In mesh data forwarding, very low delay and low jitter connections between the relay nodes are required. This is needed for applications requiring low delay running over the mesh networks. Further, in mesh networks relay nodes are actively connected to a limited amount of other relay nodes. Usually such a connection is provided only to the nearest relay node, which then forwards the traffic to the next node.

BRIEF DESCRIPTION OF THE INVENTION

An object of the invention is to provide an improved method, a mesh node, a mesh network, a transceiver, and a computer-readable program distribution medium.
According to an aspect of the invention, there is provided a method comprising: providing two transmission bands for simultaneous communication of signals by a plurality of mesh nodes of a mesh network; dividing both of the transmission bands into at least three subchannel regions, each subchannel region including a subset of available logical subchannels of a multiple access technology; and allocating at least four subchannel regions of the transmission bands to each mesh node of the plurality of mesh nodes for use in transmission and reception, wherein the transmission and reception of a mesh node are allocated to subchannel regions of different transmission bands.
According to another aspect of the invention, there is provided a mesh node comprising: a processing unit for controlling functions of the mesh node; and a transceiver for simultaneous communication of signals with one or more other mesh nodes of a mesh network using two transmission bands, wherein both of the two transmission bands include at least three subchannel regions, each subchannel region including a subset of available logical subchannels of a multiple access technology. The processing unit is configured to control use of at least four subchannel regions allocated to the mesh node for transmission and reception, wherein the transmission and reception of the mesh node are allocated to subchannel regions of different transmission bands.

- [Task instructions]: In the mesh network passage, what is the smallest number of subchannel regions each of the two transmission bands is divided into?

Saved data entries:
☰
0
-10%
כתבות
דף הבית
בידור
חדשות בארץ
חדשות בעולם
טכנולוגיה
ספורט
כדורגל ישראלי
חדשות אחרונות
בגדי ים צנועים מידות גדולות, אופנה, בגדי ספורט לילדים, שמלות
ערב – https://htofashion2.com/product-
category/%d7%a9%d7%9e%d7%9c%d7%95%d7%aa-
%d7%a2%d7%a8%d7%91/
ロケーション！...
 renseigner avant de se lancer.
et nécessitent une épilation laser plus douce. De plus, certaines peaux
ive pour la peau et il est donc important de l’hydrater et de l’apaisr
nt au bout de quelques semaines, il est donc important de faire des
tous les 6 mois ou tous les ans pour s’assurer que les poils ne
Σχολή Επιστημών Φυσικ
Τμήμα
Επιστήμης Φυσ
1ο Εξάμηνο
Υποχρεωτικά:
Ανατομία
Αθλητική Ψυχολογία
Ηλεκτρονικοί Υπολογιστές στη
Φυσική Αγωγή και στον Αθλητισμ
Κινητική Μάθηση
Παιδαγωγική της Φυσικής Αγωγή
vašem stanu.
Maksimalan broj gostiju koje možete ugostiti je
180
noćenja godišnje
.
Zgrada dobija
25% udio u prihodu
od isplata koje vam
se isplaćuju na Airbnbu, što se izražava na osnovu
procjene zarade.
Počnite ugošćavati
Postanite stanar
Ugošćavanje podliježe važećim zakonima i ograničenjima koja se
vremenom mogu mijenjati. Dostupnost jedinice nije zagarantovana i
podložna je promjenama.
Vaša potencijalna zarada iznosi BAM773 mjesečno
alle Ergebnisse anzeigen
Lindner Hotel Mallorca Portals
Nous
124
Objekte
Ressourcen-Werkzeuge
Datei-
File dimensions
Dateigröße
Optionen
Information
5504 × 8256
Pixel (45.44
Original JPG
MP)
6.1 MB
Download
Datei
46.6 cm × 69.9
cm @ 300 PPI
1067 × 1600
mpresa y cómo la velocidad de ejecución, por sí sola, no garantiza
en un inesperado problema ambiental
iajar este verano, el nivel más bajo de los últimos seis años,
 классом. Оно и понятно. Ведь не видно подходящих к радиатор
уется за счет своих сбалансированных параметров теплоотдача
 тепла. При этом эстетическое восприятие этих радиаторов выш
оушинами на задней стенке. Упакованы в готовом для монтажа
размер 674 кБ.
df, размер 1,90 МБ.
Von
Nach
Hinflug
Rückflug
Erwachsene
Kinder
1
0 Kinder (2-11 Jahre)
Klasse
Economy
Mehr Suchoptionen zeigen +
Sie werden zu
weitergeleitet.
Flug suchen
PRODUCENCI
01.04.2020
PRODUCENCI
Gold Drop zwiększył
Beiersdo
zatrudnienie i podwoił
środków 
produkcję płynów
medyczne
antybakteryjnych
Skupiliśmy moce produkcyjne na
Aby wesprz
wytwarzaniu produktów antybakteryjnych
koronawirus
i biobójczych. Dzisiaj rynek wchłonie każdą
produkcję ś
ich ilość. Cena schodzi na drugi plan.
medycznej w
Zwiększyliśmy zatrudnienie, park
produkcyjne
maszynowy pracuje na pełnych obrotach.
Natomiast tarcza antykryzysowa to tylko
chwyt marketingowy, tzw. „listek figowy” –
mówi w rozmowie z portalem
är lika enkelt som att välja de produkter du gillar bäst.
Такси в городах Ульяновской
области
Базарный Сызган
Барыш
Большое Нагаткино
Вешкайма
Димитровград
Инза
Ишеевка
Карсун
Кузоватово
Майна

- [Solved problem]: At least three.